[Material shown]

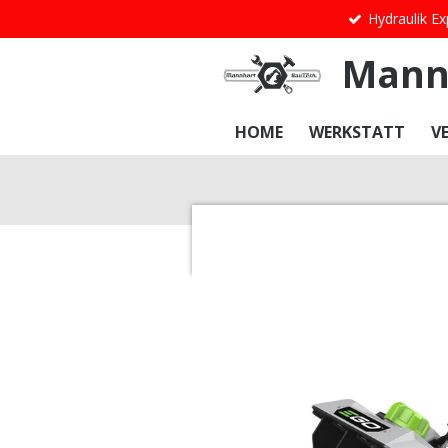
Hydraulik Ex
Zum
Hauptinhalt
Mann
springen
HOME
WERKSTATT
V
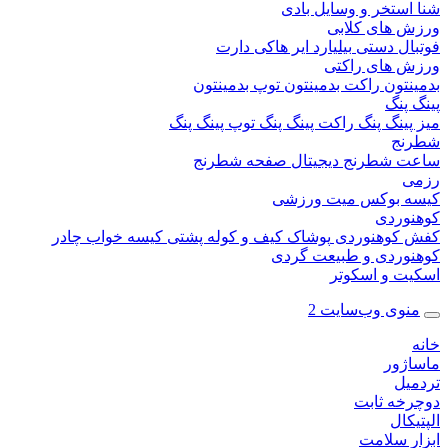
ستخر و وسایل بادی
 های کلابی
ال دستی
بیلیارد
ایر هاکی
دارت
 های راکتی
نتون
راکت بدمینتون
توپ بدمینتون
پنگ
ینگ پنگ
راکت پینگ پنگ
توپ پینگ پنگ
نج
 شطرنج دیجیتال
صفحه شطرنج
 بوکس
میت ورزشی
وردی
کوهنوردی
پوشاک
کیف و کوله پشتی
کیسه خواب
چادر
وردی و طبیعت گردی
ت و اسکوتر
وی وب‌سایت 2
ژور
یل
خه ثابت
کال
ر سلامت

[What to work on] Reproduce the data above verbatim, minus any images.

[Written solution]
Hydraulik Ex
Zum
Hauptinhalt
Mann
springen
HOME
WERKSTATT
V
ستخر و وسایل بادی
 های کلابی
ال دستی
بیلیارد
ایر هاکی
دارت
 های راکتی
نتون
راکت بدمینتون
توپ بدمینتون
پنگ
ینگ پنگ
راکت پینگ پنگ
توپ پینگ پنگ
نج
 شطرنج دیجیتال
صفحه شطرنج
 بوکس
میت ورزشی
وردی
کوهنوردی
پوشاک
کیف و کوله پشتی
کیسه خواب
چادر
وردی و طبیعت گردی
ت و اسکوتر
وی وب‌سایت 2
ژور
یل
خه ثابت
کال
ر سلامت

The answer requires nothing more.